→ **About this task**: All lines below containing the string "Figure" are to be copied.

Items from a data source
◆ ◆ ◆ ◆

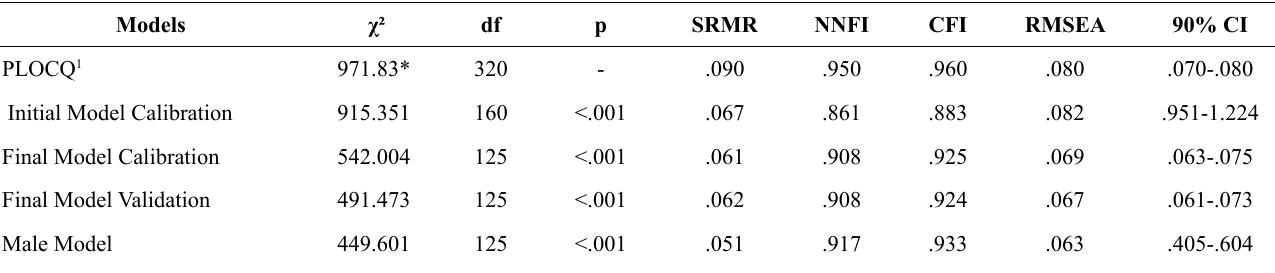
Table 2 Fit indices of the measurement models of PLOCQp (including existing versions)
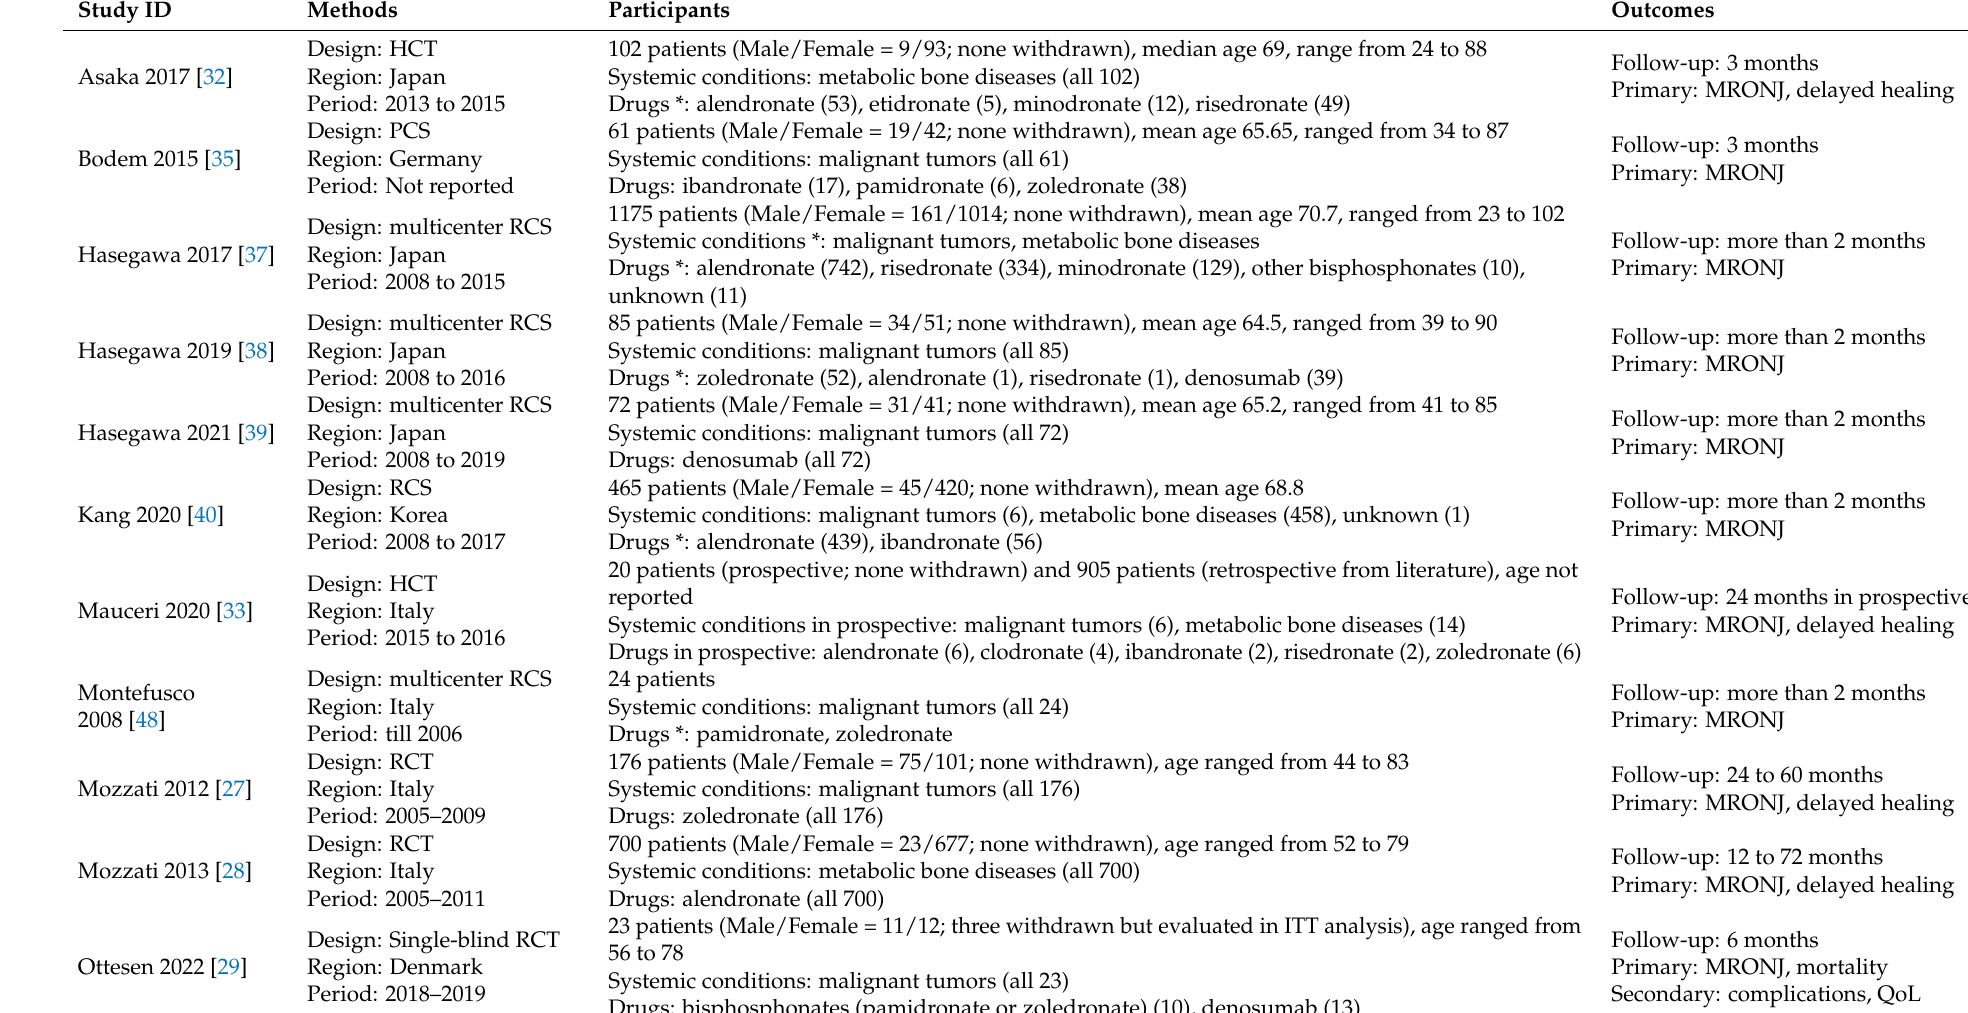
Table 4. Characteristics of included primary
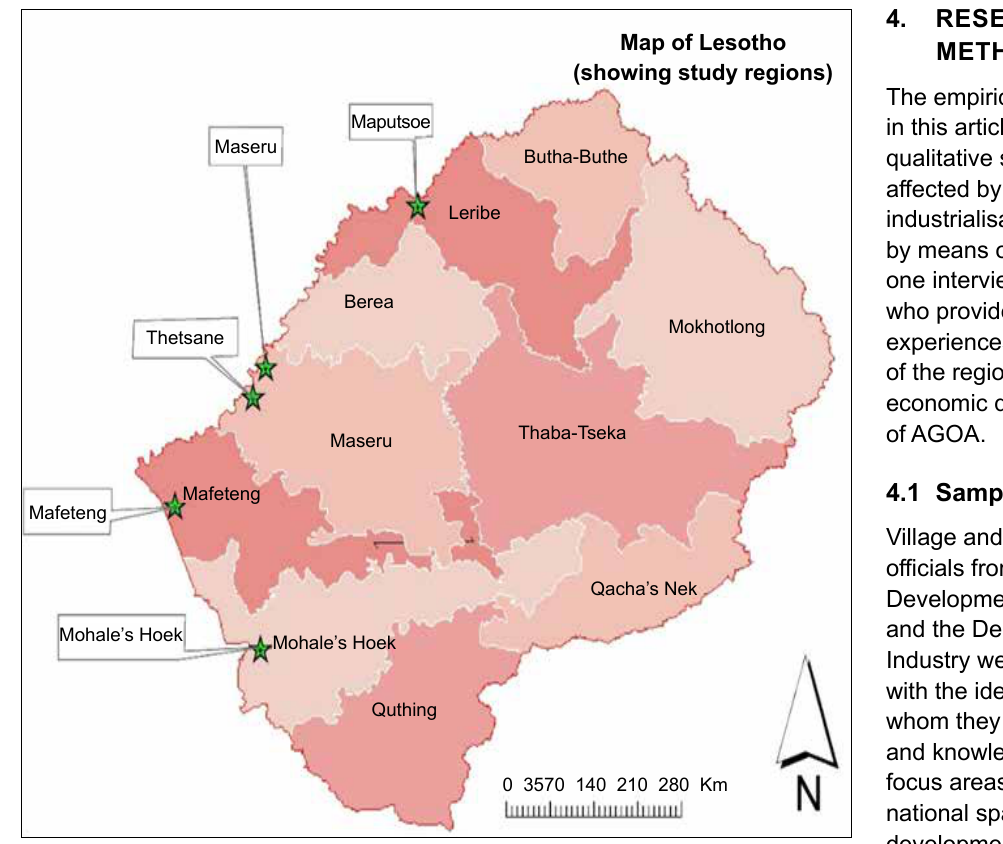
Figure 1: Location of the five industrial estates in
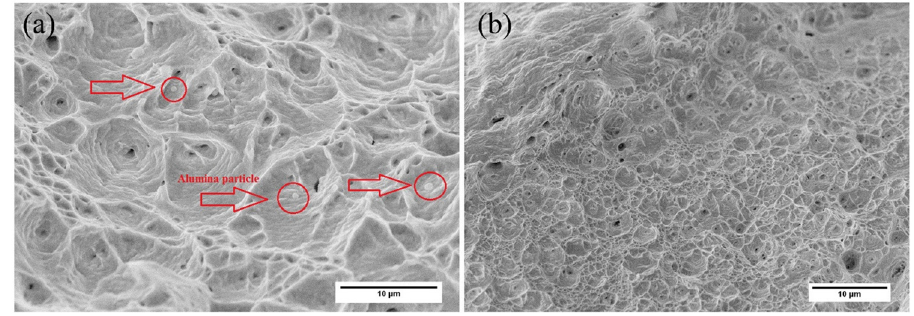
Figure 13: Rapture morphology of ( a ) monolithic and ( b ) Al/10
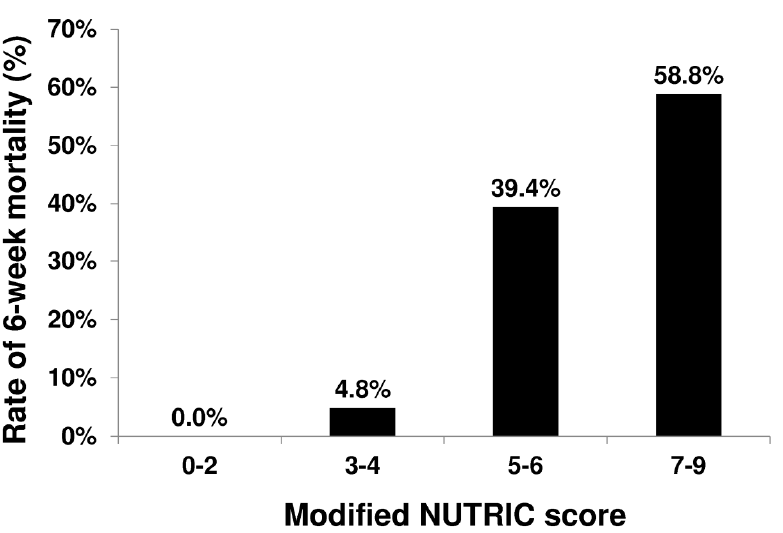
Figure 2. Relationship between 6-week mortality and mNUTRIC score ( χ 2 for trend, p <0.001). Table 1. Patients’ demographic data and clinical characteristics grouped according to 6-week mortality.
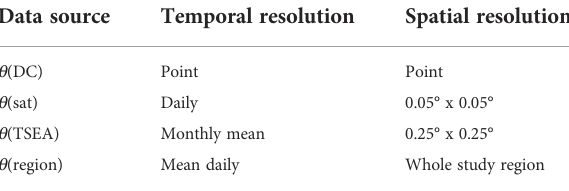
TABLE 1 Temporal and spatial resolution by data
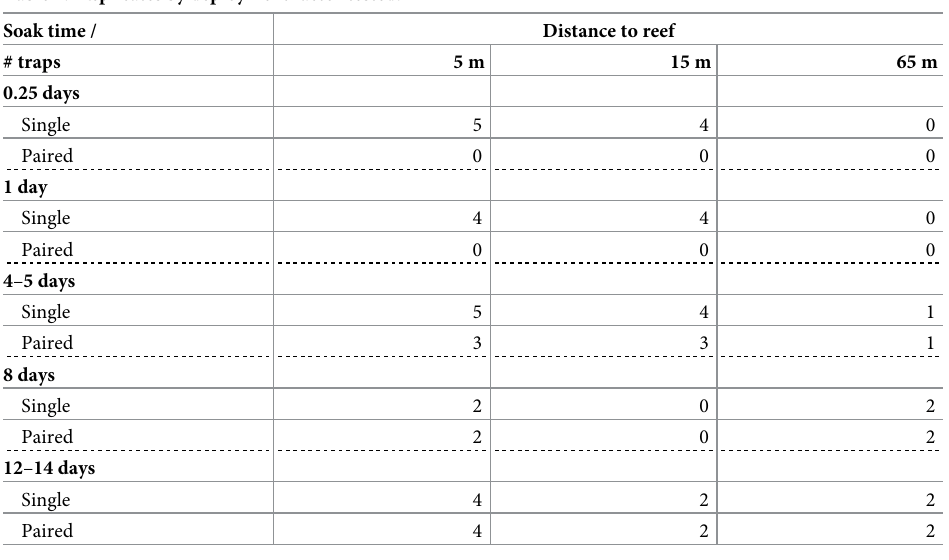
Generalized linear mixed models (GLMMs) were computed to test the effect of deployment factors (i.e., number of traps, distance to artificial reef, and soak time) on 1) lionfish recruit- ment, 2) lionfish catch, 3) native fish recruitment, and 4) native fish catch ( Eq 1). Lionfish den- sity on the adjacent artificial reef site was included as a covariate. Individual artificial reef sites were sampled multiple times with different deployment configurations and soak times, thus the reef site was included in the GLMMs as a random effect (random intercept) and assumed to be normally distributed with a mean of zero and variance σ 2 . Deployment factors and the lionfish density covariate were evaluated at an experiment-wise error rate ( α ) of 0.05. Quan- tile-quantile (QQ) plots were used to determine if errors were best fit with a normal, lognor- mal, Poisson, or negative binomial distribution. Likelihood was estimated with Laplace approximation based on GLMM fitting and inference protocols [48]. Analyses were conducted in R (version 3.6.1) using the LME4 [49] and MASS [50] packages. See supplemental material for R code and raw data. The QQ plots can be produced by running the R code.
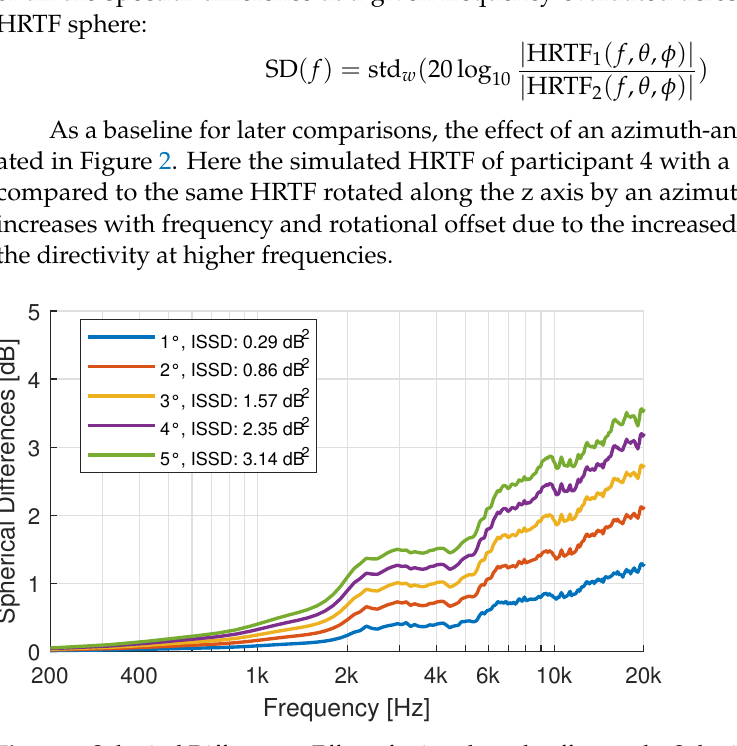
Figure 2. Spherical Differences: Effect of azimuth angle offset on the Spherical Differences and ISSD difference metrics of a 1 × 1-degree HRTF measurement of the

◆ ◆ ◆ ◆

→ **Answer area**:
Figure 1: Location of the five industrial estates in
Figure 13: Rapture morphology of ( a ) monolithic and ( b ) Al/10
Figure 2. Relationship between 6-week mortality and mNUTRIC score ( χ 2 for trend, p <0.001). Table 1. Patients’ demographic data and clinical characteristics grouped according to 6-week mortality.
Figure 2. Spherical Differences: Effect of azimuth angle offset on the Spherical Differences and ISSD difference metrics of a 1 × 1-degree HRTF measurement of the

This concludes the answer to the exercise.